Flash Report /

Cleopatra Hospitals: Q219 conference call highlights

    Mohamed Hamza
    Al Ahly Pharos Securities Brokerage
    10 September 2019


    • Management stressed that Ramadan is a key factor for the sequential drop. It also advised that annual volume increase (+7% YoY) showcases management’s promise to continue to serve more patients. 
    • Management to maintain its annual price increase at 11-14% YoY, in line with inflation figures.


    • Management only operated 4 assets in FY18, expect to have 8 assets in total by FY19-end. Queens Hospital, IVF Center, Polyclinics and El-Katib Hospital should be added.
    • Management noted that surgeries growth has never recorded such impressive growth (+25% YoY), heavily attributed to the introduction of polyclinics in FY19, which act as a feeder network for core hospitals; therefore increasing number of cases served as well as gaining further coverage. 
    • Management have already selected the premises for the third and fourth polyclinics, expected to be announced by FY19-end.
    • Management noted that they are currently awaiting current owners of El-Katib Hospital to get ahead with their OGM in order to finalize the transaction. CLHO expects it to be fully operating the asset by Oct19.
    • Management expects to have Nahda Hospital up-and-running by 4Q20 with over 90 beds to be utilized.
    • Management is currently finalizing due-diligence for the recently signed IVF Center. Management expects to own around 60-70% of the business and looking to expand it in the future. Management discussed the potential of the IVF market in Egypt, where it was noted that there has been an increased demand for such service. On the other hand, supply does not cover demand needs. Therefore, management believes it is an opportunity to create a strong brand name for such service that goes in line with CLHO’s reputation as one of the leading hospitals in Egypt.

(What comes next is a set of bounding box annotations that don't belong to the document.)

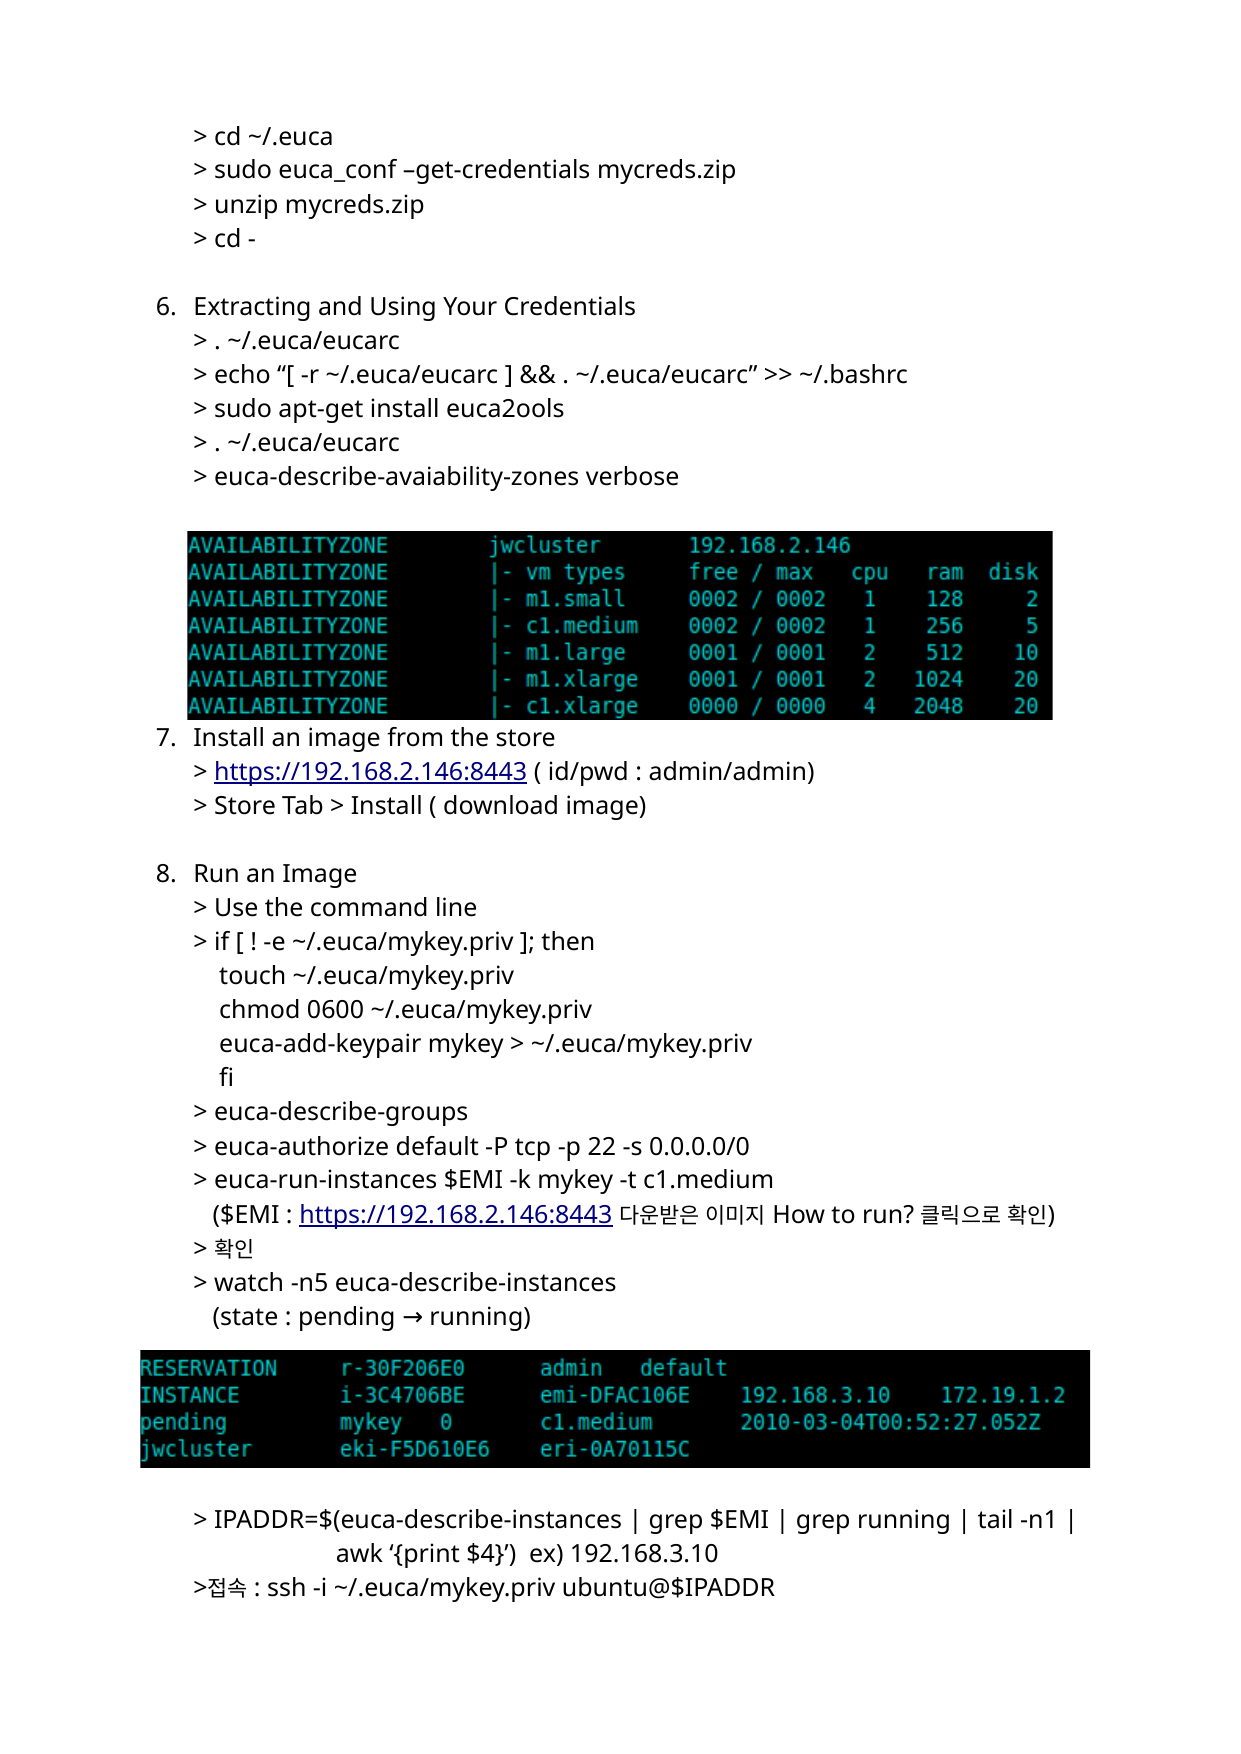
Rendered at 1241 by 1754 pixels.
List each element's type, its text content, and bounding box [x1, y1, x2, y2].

picture [187, 531, 1053, 720]
list touch ~/.euca/mykey.priv [156, 958, 1122, 992]
list > IPADDR=$(euca-describe-instances | grep $EMI | grep running | tail -n1 | [156, 1501, 1122, 1535]
list > 확인 [156, 1230, 1122, 1264]
list > sudo euca_conf –get-credentials mycreds.zip [156, 152, 1122, 186]
list > https://192.168.2.146:8443 ( id/pwd : admin/admin) [156, 753, 1122, 787]
list (state : pending → running) [156, 1298, 1122, 1332]
list > euca-describe-avaiability-zones verbose [156, 459, 1122, 493]
list > Use the command line [156, 890, 1122, 924]
list > unzip mycreds.zip [156, 186, 1122, 220]
list > if [ ! -e ~/.euca/mykey.priv ]; then [156, 924, 1122, 958]
list > Store Tab > Install ( download image) [156, 787, 1122, 822]
list euca-add-keypair mykey > ~/.euca/mykey.priv [156, 1026, 1122, 1060]
list > euca-describe-groups [156, 1094, 1122, 1128]
list Install an image from the store [156, 527, 1122, 753]
list awk ‘{print $4}’) ex) 192.168.3.10 [156, 1535, 1122, 1569]
list > watch -n5 euca-describe-instances [156, 1264, 1122, 1298]
list > echo “[ -r ~/.euca/eucarc ] && . ~/.euca/eucarc” >> ~/.bashrc [156, 357, 1122, 391]
list > euca-authorize default -P tcp -p 22 -s 0.0.0.0/0 [156, 1128, 1122, 1162]
picture [140, 1350, 1091, 1468]
list ($EMI : https://192.168.2.146:8443 다운받은 이미지 How to run? 클릭으로 확인) [156, 1196, 1122, 1230]
list Extracting and Using Your Credentials [156, 288, 1122, 322]
list > cd ~/.euca [156, 118, 1122, 152]
list Run an Image [156, 856, 1122, 890]
list > sudo apt-get install euca2ools [156, 391, 1122, 425]
list > euca-run-instances $EMI -k mykey -t c1.medium [156, 1162, 1122, 1196]
list >접속 : ssh -i ~/.euca/mykey.priv ubuntu@$IPADDR [156, 1569, 1122, 1603]
list > . ~/.euca/eucarc [156, 322, 1122, 357]
list chmod 0600 ~/.euca/mykey.priv [156, 992, 1122, 1026]
list fi [156, 1060, 1122, 1094]
list > cd - [156, 220, 1122, 254]
list > . ~/.euca/eucarc [156, 425, 1122, 459]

The IVF business currently operates on an EBITDA margin of 40% as well as operating exclusively on cash-basis.
    • ‘Brownfield Hospital’, located in New Cairo, is currently in the due-diligence phase following the agreement on the final yet undisclosed price. Expected to show developments by FY19-end.


    • CLHO’s current Long-Term Incentive Plan, (LTIP) entails management to a bonus scheme which is highly dependent on stock performance. For this reason, 2Q19 LTIP accounted for around EGP31 million as a result of enhanced stock performance during the previous 6 months. Management noted that this plan is set to expire in June 2020. Going forward, management will adopt a new ESOP (Employee Stock Ownership) Plan, which entails employees to acquire stocks in the company. 


    • Topline to grow by 25-30% YoY.
    • Organic assets are currently achieving a GPM of 37%. However, management anticipates FY19 to be a transitional year where GPM will be driven down by 2pps as a direct result of integrating new assets to CLHO’s portfolio. Therefore, management expects FY19 margins to record similar margins to FY18.